Japan Geoscience Union Meeting 2025

Presentation information

[J] Oral

S (Solid Earth Sciences ) » S-CG Complex & General

[S-CG63] Reducing risks from earthquakes, tsunamis & volcanoes: new applications of realtime geophysical data

Thu. May 29, 2025 10:45 AM - 12:15 PM 201B (International Conference Hall, Makuhari Messe)

convener:Yuki Kodera(Meteorological Research Institute, Japan Meteorological Agency), Masumi Yamada(Disaster Prevention Research Institute, Kyoto University), Yusaku Ohta(Research Center for Prediction of Earthquakes and Volcanic Eruptions, Graduate School of Science, Tohoku University), Naotaka YAMAMOTO CHIKASADA(National Research Institute for Earth Science and Disaster Resilience), Chairperson:Yuki Kodera(Meteorological Research Institute, Japan Meteorological Agency), Naotaka YAMAMOTO CHIKASADA(National Research Institute for Earth Science and Disaster Resilience)

11:15 AM - 11:30 AM

[SCG63-03] New Approach Based on Machine Learning for Earthquake Early Warning: Simultaneous Prediction of Noise Discrimination and Threshold Exceedance

*Shunta Noda1, Naoyasu Iwata1, Masahiro Korenaga1 (1.Railway Technical Research Institute)

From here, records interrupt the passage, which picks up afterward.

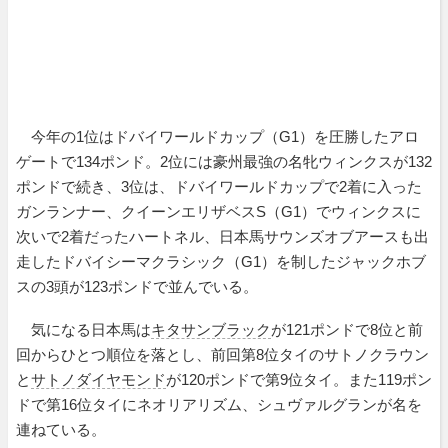
今年の1位はドバイワールドカップ（G1）を圧勝したアロ
ゲートで134ポンド。2位には豪州最強の名牝ウィンクスが132
ポンドで続き、3位は、ドバイワールドカップで2着に入った
ガンランナー、クイーンエリザベスS（G1）でウィンクスに
次いで2着だったハートネル、日本馬サウンズオブアースも出
走したドバイシーマクラシック（G1）を制したジャックホブ
スの3頭が123ポンドで並んでいる。
気になる日本馬は
キタサンブラック
が121ポンドで8位と前
回からひとつ順位を落とし、前回第8位タイのサトノクラウン
と
サトノダイヤモンド
が120ポンドで第9位タイ。また119ポン
ドで第16位タイにネオリアリズム、シュヴァルグランが名を
連ねている。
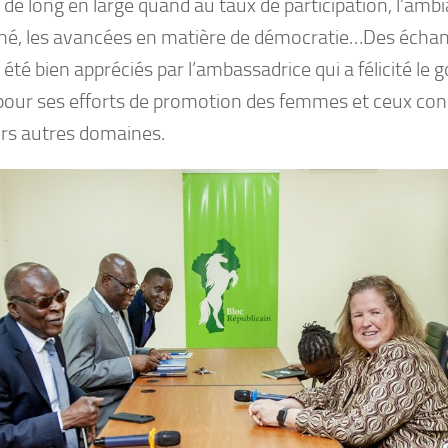
de long en large quand au taux de participation, l’ambi
gné, les avancées en matière de démocratie…Des échan
 été bien appréciés par l’ambassadrice qui a félicité l
pour ses efforts de promotion des femmes et ceux con
urs autres domaines.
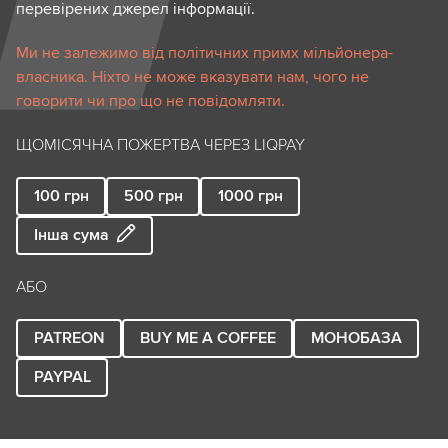
перевірених джерел інформації.
Ми не залежимо від політичних примх мільйонера-
власника. Ніхто не може вказувати нам, чого не
говорити чи про що не повідомляти.
ЩОМІСЯЧНА ПОЖЕРТВА ЧЕРЕЗ LIQPAY
100
грн
500
грн
1000
грн
Інша сума
АБО
PATREON
BUY ME A COFFEE
МОНОБАЗА
PAYPAL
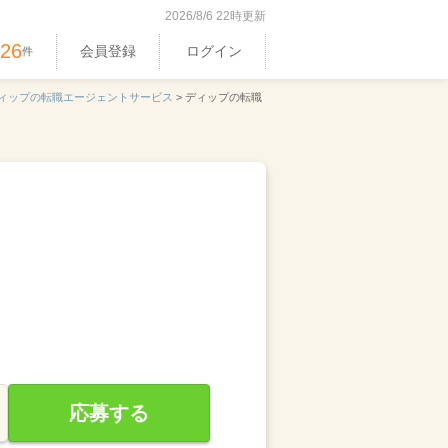
2026/8/6 22時更新
326
会員登録
ログイン
件
ィップの転職エージェントサービス
>
ディップの転職
応募する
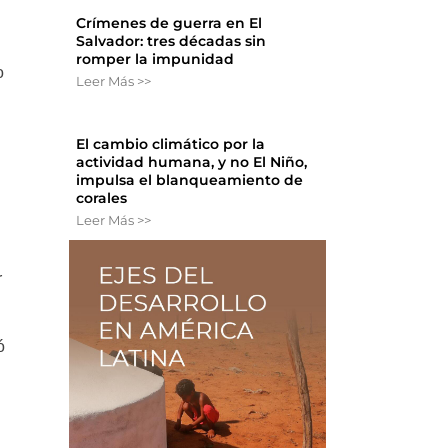
Crímenes de guerra en El
Salvador: tres décadas sin
romper la impunidad
o
Leer Más >>
El cambio climático por la
actividad humana, y no El Niño,
impulsa el blanqueamiento de
corales
Leer Más >>
r
ó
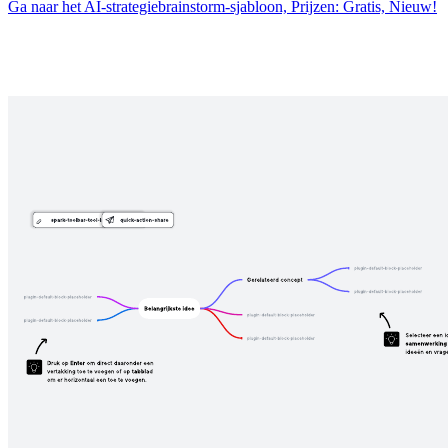
Ga naar het AI-strategiebrainstorm-sjabloon, Prijzen: Gratis, Nieuw!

Keywords:earthquake early warning, machine learning, recurrent neural network, on-site warning

Traditional earthquake early warning systems process seismometer data through a sequential flow involving noise discrimination, P-wave onset determination, earthquake parameter estimation, ground motion prediction equations, and magnitude updates. This workflow relies on multiple processing steps to issue alerts, leading to significant computational load during earthquakes. Recent advancements in machine learning (ML) have shown potential to improve these systems. For example, Noda and Iwata (2024) applied LSTM (Long Short-Term Memory) and GRU (Gated Recurrent Unit) models for noise discrimination, achieving higher accuracy than traditional methods. Similarly, Noda et al. (2023) and Noda (2024) used convolutional neural networks (CNNs) to enhance earthquake parameter estimation. However, these approaches replace individual steps in the traditional flow and generally increase computational demands, requiring careful implementation to avoid delays.
This study leverages the flexibility of ML to simplify the workflow by integrating noise discrimination and threshold exceedance classification into a single process. Unlike previous methods that categorized data as "seismic" or "non-seismic," our approach focuses on whether the observed ground motion exceeds a predefined threshold. Seismic signals below the threshold are treated as non-seismic (e.g., train vibrations or ambient noise). This allows the model to directly output the probability of threshold exceedance without intermediate steps like parameter estimation or ground motion prediction, significantly reducing computational complexity and enabling consistent processing irrespective of seismic motion.
We developed and tested ML models (LSTM and GRU) using three-component acceleration data. The training data included noise signals (e.g., train vibrations) and seismic waveforms from K-NET and Shinkansen seismometers. The threshold was set at 40 gal for JR-PGA (horizontal two-component acceleration with a 5 Hz low-pass filter; Nakamura et al., 2005). Labels were assigned as 0 for no exceedance and 1 for exceedance. Sequences of 1-second acceleration data were input to the models, which output classification probabilities. Because no significant difference in accuracy was observed between LSTM and GRU, results from the LSTM model are presented here. Classifications were based on a probability threshold of 0.5.
The model demonstrated high precision in distinguishing non-seismic data, achieving a recall rate of 99.9996%. This reflects the model's ability to accurately exclude noise, as JR-PGA values for noise data rarely exceed 40 gal. For seismic signals below the threshold, the recall rate was 88.6%. Misclassifications in this category were primarily observed for records with JR-PGA values near the threshold (average values: 5.3 gal for correct classifications and 24.2 gal for misclassifications). For seismic signals exceeding the threshold, the recall rate was 99.6%. Notably, 54% of threshold exceedance events were identified within 3 seconds of the P-wave onset, compared to only 4.3% based on traditional JR-PGA calculations. This suggests that the LSTM model predicts future amplitudes from P-wave characteristics, allowing earlier warning issuance than conventional methods.
The proposed approach corresponds to on-site warnings, where alerts are generated based on local observations. Future work will focus on extending this method to regional warnings, covering broader areas with enhanced prediction capabilities.